How could Africa’s electricity sector become more efficient and affordable?

New and old electricity pylonsAfrica continues to lag behind fellow developing regions in installed generation capacity below 100GW and per capita electricity consumption, economist Moin Siddiqi reports

Nowadays, around three-fifths of the sub-Saharan Africa (SSA) population of one billion live without power, often resorting to using kerosene or spending hours in darkness, hence imposing ‘colossal’ socio-economic losses upon an energy-rich region. While those connected to grid electricity supply, crippling power outages are widespread, as cash-strapped utilities (mostly state-owned) are unable to provide reliable services due to underinvestment in infrastructure during the past decades. 

Africa continues to lag behind fellow developing regions in installed generation capacity below 100GW, per capita electricity consumption, averaging 40 to 45 kilowatt hours (KWh) per month, compared to 100+ KWh/month in developing countries, such as Latin America or South Asia.  Also, household access to grid electricity in SSA is estimated by the World Bank to be at 35.3 per cent in 2012, which is far lower than 78 per cent; 96.2 per cent; and 94.4 per cent in South Asia, Middle East and South America & Caribbean, respectively.

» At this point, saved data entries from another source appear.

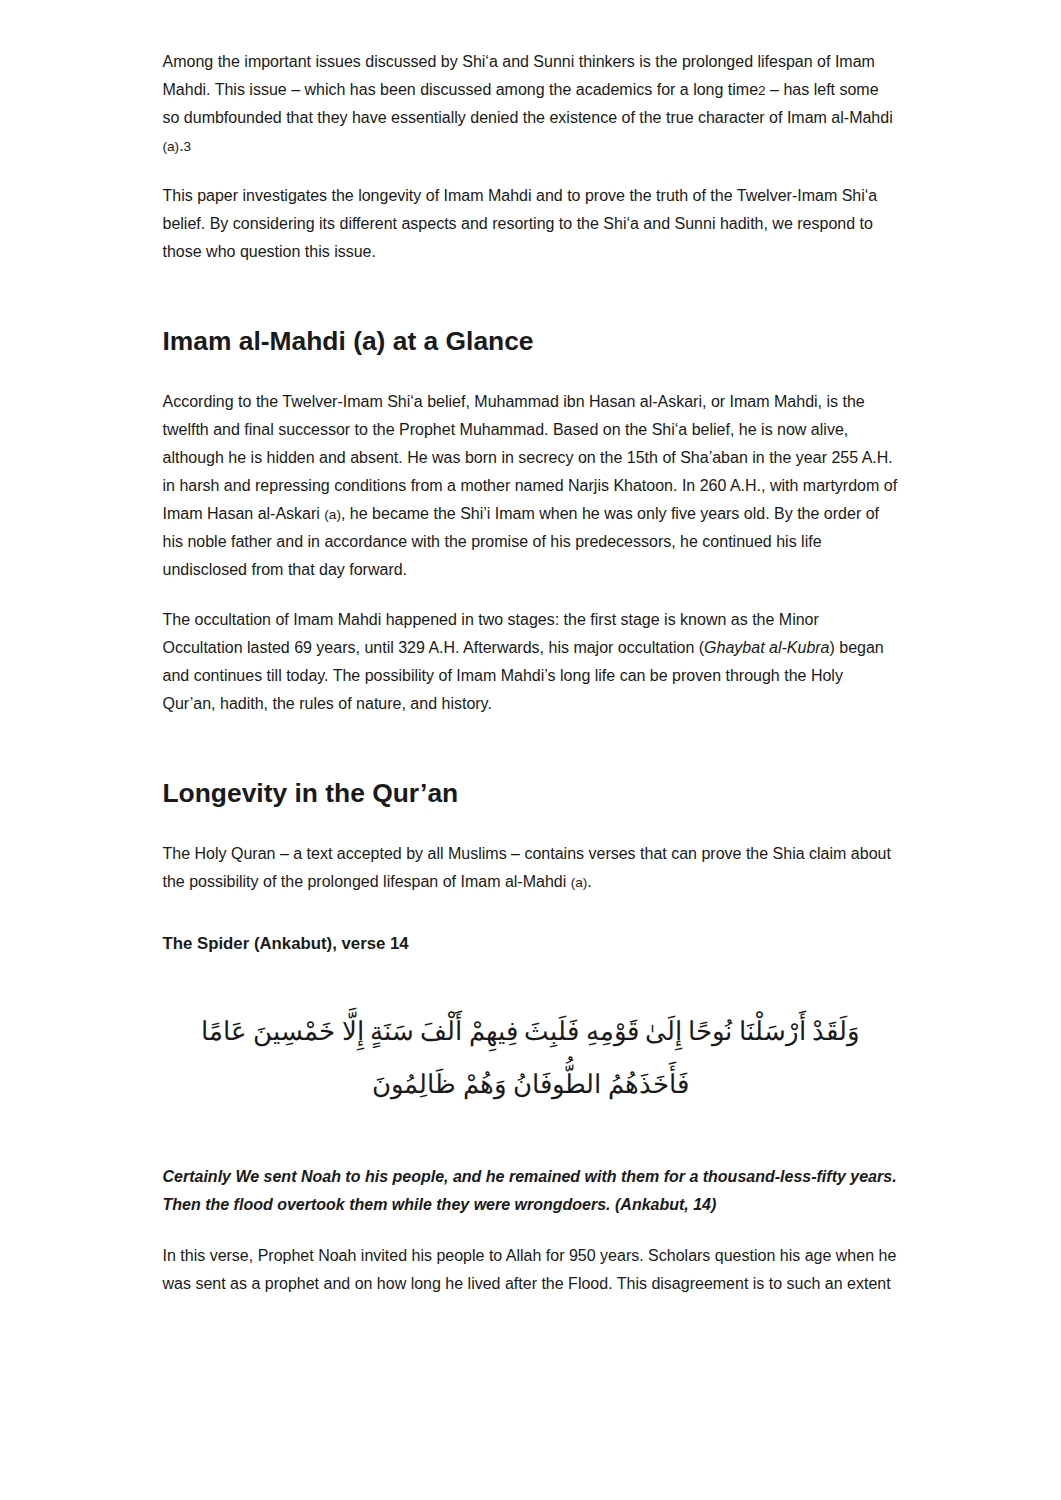Among the important issues discussed by Shi‘a and Sunni thinkers is the prolonged lifespan of Imam Mahdi. This issue – which has been discussed among the academics for a long time2 – has left some so dumbfounded that they have essentially denied the existence of the true character of Imam al-Mahdi (a).3
This paper investigates the longevity of Imam Mahdi and to prove the truth of the Twelver-Imam Shi‘a belief. By considering its different aspects and resorting to the Shi‘a and Sunni hadith, we respond to those who question this issue.
Imam al-Mahdi (a) at a Glance
According to the Twelver-Imam Shi‘a belief, Muhammad ibn Hasan al-Askari, or Imam Mahdi, is the twelfth and final successor to the Prophet Muhammad. Based on the Shi‘a belief, he is now alive, although he is hidden and absent. He was born in secrecy on the 15th of Sha’aban in the year 255 A.H. in harsh and repressing conditions from a mother named Narjis Khatoon. In 260 A.H., with martyrdom of Imam Hasan al-Askari (a), he became the Shi’i Imam when he was only five years old. By the order of his noble father and in accordance with the promise of his predecessors, he continued his life undisclosed from that day forward.
The occultation of Imam Mahdi happened in two stages: the first stage is known as the Minor Occultation lasted 69 years, until 329 A.H. Afterwards, his major occultation (Ghaybat al-Kubra) began and continues till today. The possibility of Imam Mahdi’s long life can be proven through the Holy Qur’an, hadith, the rules of nature, and history.
Longevity in the Qur’an
The Holy Quran – a text accepted by all Muslims – contains verses that can prove the Shia claim about the possibility of the prolonged lifespan of Imam al-Mahdi (a).
The Spider (Ankabut), verse 14
وَلَقَدْ أَرْسَلْنَا نُوحًا إِلَىٰ قَوْمِهِ فَلَبِثَ فِيهِمْ أَلْفَ سَنَةٍ إِلَّا خَمْسِينَ عَامًا فَأَخَذَهُمُ الطُّوفَانُ وَهُمْ ظَالِمُونَ
Certainly We sent Noah to his people, and he remained with them for a thousand-less-fifty years. Then the flood overtook them while they were wrongdoers. (Ankabut, 14)
In this verse, Prophet Noah invited his people to Allah for 950 years. Scholars question his age when he was sent as a prophet and on how long he lived after the Flood. This disagreement is to such an extent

According to the International Energy Agency (IEA), 15 out of 20 countries in Africa were ranked in the bottom worldwide for per capita consumption of electricity, while 13 out of 20 countries lacking adequate power supply were also located in Africa. Moreover, the disparity between urban and rural areas was noticeable. Over two-thirds of urban residents were estimated to have had access to electricity while only 15 per cent of rural residents were connected (World Bank and IEA 2015). Many households cannot afford high connection fees and tariffs, which limits the expansion of grid electrification. In most countries, connection costs are equivalent to a month's household spending; though free connections to national grid are provided for low-income customers in Mozambique, Senegal and South Africa.